The creator also never mentions that GHK-Cu is not FDA-approved for injectable use and that injection-grade preparation quality varies significantly across suppliers. That omission matters.
What should you actually know?
If you are injecting any peptide subcutaneously, the mechanical technique this video covers is a reasonable starting point. Slow injection speed, room-temperature solution, appropriate angle for your fat layer, and clean prep all reduce discomfort and improve tolerability. These principles apply broadly.

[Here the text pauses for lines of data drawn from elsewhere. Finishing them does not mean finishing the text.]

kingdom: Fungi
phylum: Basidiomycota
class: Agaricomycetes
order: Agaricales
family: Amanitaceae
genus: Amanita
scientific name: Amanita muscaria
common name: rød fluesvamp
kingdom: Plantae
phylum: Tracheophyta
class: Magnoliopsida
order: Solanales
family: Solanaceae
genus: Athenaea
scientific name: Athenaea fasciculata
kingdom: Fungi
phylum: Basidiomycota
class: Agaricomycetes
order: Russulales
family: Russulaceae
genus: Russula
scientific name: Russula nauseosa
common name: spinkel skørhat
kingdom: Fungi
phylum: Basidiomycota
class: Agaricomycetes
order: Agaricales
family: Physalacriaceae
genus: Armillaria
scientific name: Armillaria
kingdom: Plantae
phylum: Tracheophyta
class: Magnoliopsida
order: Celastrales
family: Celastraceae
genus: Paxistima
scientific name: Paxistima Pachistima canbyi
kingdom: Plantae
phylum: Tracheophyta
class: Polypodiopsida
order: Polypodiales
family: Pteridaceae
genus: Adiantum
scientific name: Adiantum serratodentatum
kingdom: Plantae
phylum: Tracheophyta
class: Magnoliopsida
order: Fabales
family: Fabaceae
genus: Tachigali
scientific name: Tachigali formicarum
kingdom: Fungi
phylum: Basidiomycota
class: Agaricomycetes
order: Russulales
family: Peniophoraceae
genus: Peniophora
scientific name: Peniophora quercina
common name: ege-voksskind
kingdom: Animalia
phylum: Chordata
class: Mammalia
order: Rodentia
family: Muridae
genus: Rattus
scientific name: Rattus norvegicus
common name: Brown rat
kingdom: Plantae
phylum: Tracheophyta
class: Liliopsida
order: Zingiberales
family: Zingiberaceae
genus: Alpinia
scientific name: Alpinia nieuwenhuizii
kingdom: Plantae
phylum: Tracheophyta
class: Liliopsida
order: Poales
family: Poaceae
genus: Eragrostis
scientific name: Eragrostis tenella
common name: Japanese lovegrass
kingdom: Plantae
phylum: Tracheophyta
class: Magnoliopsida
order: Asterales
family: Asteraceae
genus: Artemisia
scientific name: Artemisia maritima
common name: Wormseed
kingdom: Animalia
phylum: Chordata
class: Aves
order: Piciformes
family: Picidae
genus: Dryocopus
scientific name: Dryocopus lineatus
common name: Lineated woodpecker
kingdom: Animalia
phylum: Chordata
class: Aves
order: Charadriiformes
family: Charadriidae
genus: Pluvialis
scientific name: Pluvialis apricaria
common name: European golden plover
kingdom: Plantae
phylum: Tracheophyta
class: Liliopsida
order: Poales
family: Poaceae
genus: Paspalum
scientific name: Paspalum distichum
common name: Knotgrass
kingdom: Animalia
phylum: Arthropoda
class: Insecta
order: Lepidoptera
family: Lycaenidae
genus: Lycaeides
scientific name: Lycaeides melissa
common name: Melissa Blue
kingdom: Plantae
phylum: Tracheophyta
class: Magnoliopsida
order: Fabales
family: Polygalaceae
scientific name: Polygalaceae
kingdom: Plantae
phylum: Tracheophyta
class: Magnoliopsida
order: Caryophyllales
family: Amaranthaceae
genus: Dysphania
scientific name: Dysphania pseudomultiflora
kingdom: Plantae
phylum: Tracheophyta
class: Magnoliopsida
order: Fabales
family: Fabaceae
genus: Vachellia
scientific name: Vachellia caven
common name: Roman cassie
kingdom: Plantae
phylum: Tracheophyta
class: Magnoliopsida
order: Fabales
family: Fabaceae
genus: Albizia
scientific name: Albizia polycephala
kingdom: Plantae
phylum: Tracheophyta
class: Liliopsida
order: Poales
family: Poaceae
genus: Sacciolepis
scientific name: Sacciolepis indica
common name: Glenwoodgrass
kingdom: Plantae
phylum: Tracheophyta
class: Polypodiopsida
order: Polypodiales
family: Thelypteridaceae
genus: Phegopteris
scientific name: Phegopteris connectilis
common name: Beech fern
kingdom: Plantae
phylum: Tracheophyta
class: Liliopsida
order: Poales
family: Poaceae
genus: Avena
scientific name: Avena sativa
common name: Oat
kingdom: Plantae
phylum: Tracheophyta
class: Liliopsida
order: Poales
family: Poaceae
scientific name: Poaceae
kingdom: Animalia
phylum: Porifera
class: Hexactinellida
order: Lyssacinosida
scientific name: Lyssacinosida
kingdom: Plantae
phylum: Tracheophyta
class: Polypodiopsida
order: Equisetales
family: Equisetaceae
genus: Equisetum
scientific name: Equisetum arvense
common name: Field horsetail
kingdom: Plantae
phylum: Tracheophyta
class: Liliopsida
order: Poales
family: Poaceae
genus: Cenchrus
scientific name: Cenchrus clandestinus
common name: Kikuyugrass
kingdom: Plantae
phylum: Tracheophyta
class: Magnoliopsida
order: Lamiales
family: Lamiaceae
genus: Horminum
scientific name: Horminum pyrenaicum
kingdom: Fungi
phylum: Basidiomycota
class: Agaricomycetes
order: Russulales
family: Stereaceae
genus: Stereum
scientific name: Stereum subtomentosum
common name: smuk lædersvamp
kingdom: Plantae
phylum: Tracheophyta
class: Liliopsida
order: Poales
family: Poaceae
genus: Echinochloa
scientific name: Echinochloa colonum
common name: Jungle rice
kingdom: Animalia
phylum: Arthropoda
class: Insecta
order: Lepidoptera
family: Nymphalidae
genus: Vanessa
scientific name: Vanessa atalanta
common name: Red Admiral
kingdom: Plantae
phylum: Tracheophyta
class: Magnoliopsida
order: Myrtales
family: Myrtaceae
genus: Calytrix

What the video doesn't address is sterility beyond surface swabbing, reconstitution technique, bacteriostatic versus sterile water, storage conditions, or what to do if a lump doesn't resolve. Persistent lumps, redness, warmth, or swelling at an injection site can indicate lipodystrophy or infection, not just technique error, and those require medical evaluation, not just a slower plunger. GHK-Cu is also not a regulated therapeutic in injectable form in the United States. Anyone using it is operating outside clinical oversight, which means supplier quality, concentration accuracy, and sterility are entirely unverified. A topical antihistamine is not a substitute for knowing what's actually in your vial.
The regulatory picture you can't ignore
GHK-Cu in injectable form is not FDA-approved. The creator does not mention this, and 23,000 viewers watching a step-by-step injection tutorial deserve that disclosure. Compounded peptide preparations exist in a legal gray zone. The FDA has taken enforcement action against compounders supplying unapproved peptides, and the quality of products sourced outside of licensed compounding pharmacies is completely uncontrolled. The injection technique shown may be sound, but injecting an unverified compound using that technique does not make the practice safe. Technique and product quality are separate variables, and this video only addresses one of them.